The administration’s blunders are numerous and it’s easy to see why vocal support from organizations typically friendly to Republican administrations is missing. The USDA no longer represents their interests or values. For example:
- Rural America and farmers value competence. It’s remarkably easy to not accidentally fire employees who are essential to running your business—farmers and rural leaders have avoided missteps like this for centuries—yet this administration has done it multiple times in its first few months.
- Farmers and rural leaders across the country want to feed members of their community and local schoolchildren with the food they grow, yet this administration has said that programs that provide local food, to schools and others, are no longer priorities of the USDA.
- Farmers use contracts to manage risk and USDA has unilaterally increased the risk of farmers not being paid for work they’ve already completed by refusing to honor contracts they’ve signed. The billionaire “efficiency” model, of not paying for work that has been completed and waiting to be sued, is not a viable option for the working class.
- Farmers and rural leaders know that multinational corporations are extracting hard earned money from them and their communities, while the administration makes it easier for them to do so.
- Farmers are being told to “have fun” while they are, once again, placed on the front lines of a trade war we’ve seen before. We know how it ends—market share is permanently lost to countries that are willing to act like trading partners, instead of those who change course based on the social media winds of the hour.
As somebody who grew up in rural America, AFPI’s Agenda is insulting. Rural America doesn’t need AFPI telling them about “the dignity of work” in order to be healthy and prosperous. On top of full-time jobs, rural folks are volunteering as firefighters (a paid position in the city) and working together to create cooperative grocery stores when corporate stores leave town, having siphoned all the money they can get.
I don’t personally know if rural America needs another voice in Washington, nor do I think that’s the problem right now.
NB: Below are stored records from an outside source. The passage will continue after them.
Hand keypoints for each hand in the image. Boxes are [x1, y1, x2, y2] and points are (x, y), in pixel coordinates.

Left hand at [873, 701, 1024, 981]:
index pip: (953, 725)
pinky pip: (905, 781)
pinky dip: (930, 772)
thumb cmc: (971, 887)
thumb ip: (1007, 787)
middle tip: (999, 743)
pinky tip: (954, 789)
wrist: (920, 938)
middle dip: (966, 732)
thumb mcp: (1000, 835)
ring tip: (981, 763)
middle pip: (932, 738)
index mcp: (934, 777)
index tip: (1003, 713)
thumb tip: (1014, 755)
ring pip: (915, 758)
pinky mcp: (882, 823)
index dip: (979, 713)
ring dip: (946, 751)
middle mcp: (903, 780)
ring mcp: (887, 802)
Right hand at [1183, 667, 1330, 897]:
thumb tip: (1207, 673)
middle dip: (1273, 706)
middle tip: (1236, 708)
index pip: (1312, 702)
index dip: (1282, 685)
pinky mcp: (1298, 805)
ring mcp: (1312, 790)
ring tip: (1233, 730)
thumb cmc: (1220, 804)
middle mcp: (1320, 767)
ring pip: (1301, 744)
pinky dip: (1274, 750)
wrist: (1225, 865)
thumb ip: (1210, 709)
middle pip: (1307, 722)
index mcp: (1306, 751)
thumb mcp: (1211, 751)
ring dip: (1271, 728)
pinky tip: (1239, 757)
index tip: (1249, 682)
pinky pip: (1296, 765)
Rural America needs competent leaders at USDA who will stand with them as they combat exploitative monopolies that are hollowing out rural communities and conscripting people (including farmers and ranchers) to work longer, while paying them less, and charging everybody more for the basic things we need to survive.
It’s true for rural America, it’s true for farmers and ranchers, and it’s a shared fight alongside our urban and suburban friends. I hope this administration figures it out too.
Trevor Findley is an attorney who works in agriculture and food policy. He worked at USDA from 2015 to 2021.